**Your assignment:** For this exercise, transcribe every line of the material exactly and skip the pictures.

---------- Provided data

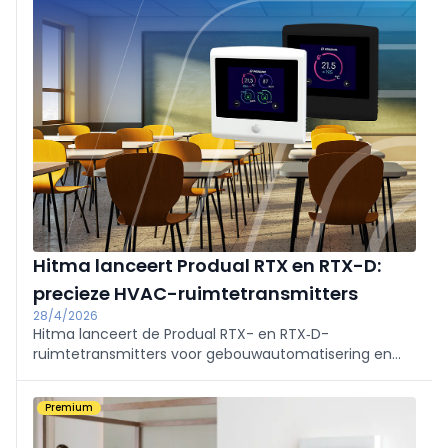
beheer voor projecten tot 1.000 units.
Hitma lanceert Produal RTX en RTX-D:
precieze HVAC-ruimtetransmitters
28/4/2026
Hitma lanceert de Produal RTX- en RTX‑D-
ruimtetransmitters voor gebouwautomatisering en
HVAC. Ze pakken het praktijkprobleem van
onnauwkeurige metingen aan via compensatie van
Premium
externe invloeden en slimme evaluatie van
installatiecondities, wat leidt tot stabielere regelingen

--------------------

**Final answer:**
beheer voor projecten tot 1.000 units.
Hitma lanceert Produal RTX en RTX-D:
precieze HVAC-ruimtetransmitters
28/4/2026
Hitma lanceert de Produal RTX- en RTX‑D-
ruimtetransmitters voor gebouwautomatisering en
HVAC. Ze pakken het praktijkprobleem van
onnauwkeurige metingen aan via compensatie van
Premium
externe invloeden en slimme evaluatie van
installatiecondities, wat leidt tot stabielere regelingen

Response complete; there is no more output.